Aussi contradictoire que cela paraisse, plusieurs voyageurs atterrissant à l’aéroport de Toulouse Blagnac terminent leur trajet jusqu’au centre ville à vélo, grâce au système de location en libre service vélôToulouse. Ici Occitanie en a rencontré d’eux d’entre eux.
Si tôt installée, si tôt adoptée. Les 20 vélôToulouse de la borne installée de l’aéroport de Toulouse Blagnac courant décembre 2025 remportent un succès fou. Tisséo, qui assure la communication sur le sujet, a fourni ses chiffres à Ici Occitanie et ils parlent d’eux même :Janvier : 261 décroches, février : 339 décroches, mars : 712 décroches. En un mois, le nombre d’usagers a été multiplié par deux.
C’est contradictoire de faire l’aéroport-le centre ville de Toulouse à vélo, mais j’assume dit un touriste parisien
C’est contradictoire, et pourtant, c’est bien ainsi que les voyageurs se forgent leurs habitudes : certains prennent l’avion et terminent le trajet jusqu’au centre ville de Toulouse, à vélo. Stan est un touriste parisien, parti d’Orly 1h15 plus tôt, 20 minutes après avoir atterri à Blagnac, il était juché sur un vélôToulouse. Une contradiction qu’il assume pleinement : « C’est un peu contradictoire vis à vis de l’environnement, peut être de prendre un moyen aussi consommateur en carburant que l’avion et ensuite se faire du vélo, c’est totalement antinomique. »

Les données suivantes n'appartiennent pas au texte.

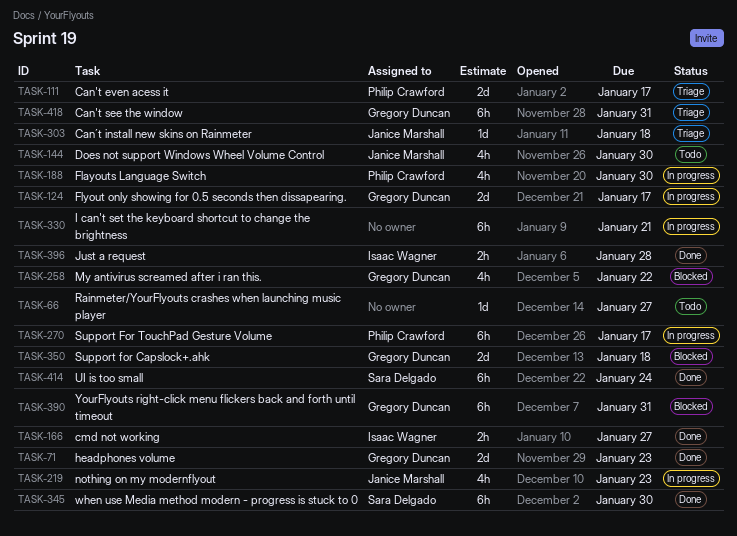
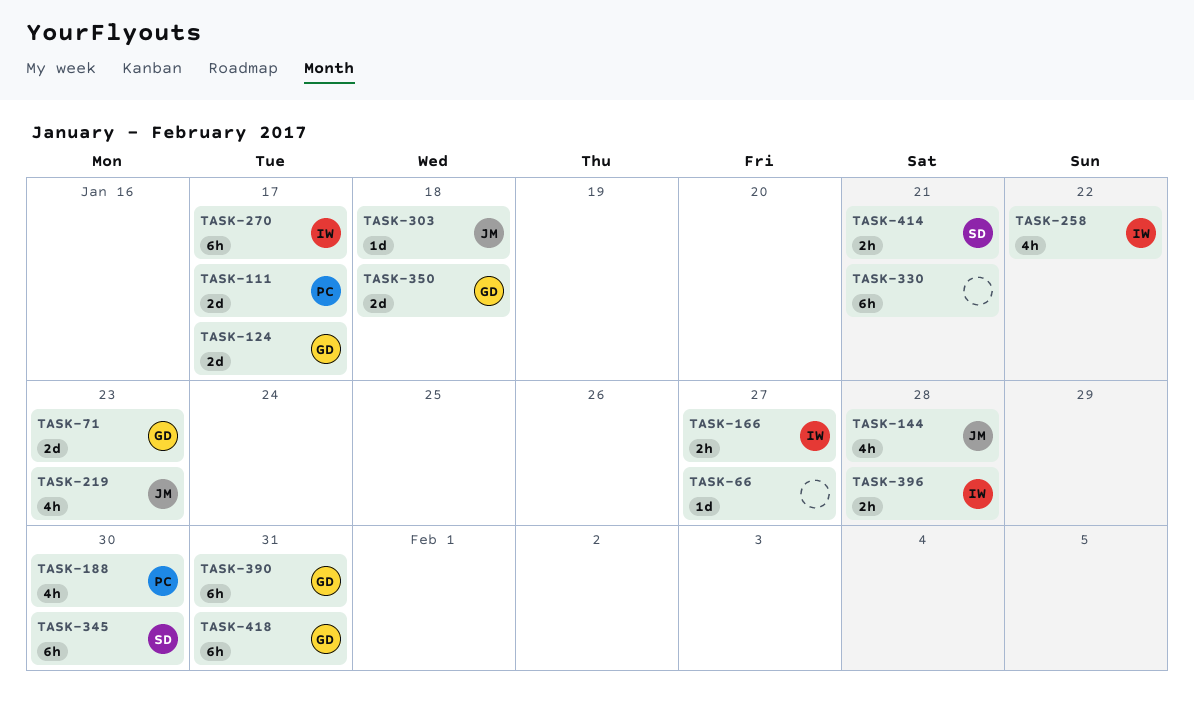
TASK-144, due: Jan 30 -> Jan 28
TASK-258, owner: Gregory Duncan -> Isaac Wagner
TASK-270, owner: Philip Crawford -> Isaac Wagner
TASK-414, estimate: 6h -> 2h
TASK-414, due: Jan 24 -> Jan 21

Pour Stan, le plaisir de pédaler est plus fort que tout, et de surcroit plus économique que la navette ou tout autre mode de transport : « C’est un moyen qui est moins cher et j’aime bien faire du vélo. Donc je me suis dit que ça allait être une bonne occasion de découvrir la ville, puisque c’est ma première fois à Toulouse. C’est plus excitant de faire du vélo que plutôt que prendre les transports. En tout cas, c’est mon point de vue puisque je trouve qu’on découvre mieux les villes à vélo ou bien en marchant à pied. «
Un choix fait également par Florian, touriste allemand, rencontré au pied de la borne à l’aéroport il explique avoir souscrit à un forfait vélôToulouse par internet depuis Munich : « Ça m’a pris 30 secondes. Et maintenant j’ai mon vélo, il fait beau et il me tarde de faire la balade. Je vais à la gare, j’ai un train à prendre pour Bordeaux. J’ai regardé sur la carte, y aller à pied ça prend 2 heures, en navette c’est une demi-heure et 9 euros. » Florian a même pris le temps de faire son itinéraire : » J’ai regardé la route, il y a de la piste cyclable tout le long du fleuve, jusqu’au Pont Neuf d’où je pourrais me rendre en centre ville.«
Précisons que Stan, comme Florian voyageaient seul et avec un petit bagage.
Il n’est pas rare que passé 21h, plus aucun vélo ne soit disponible aux bornes.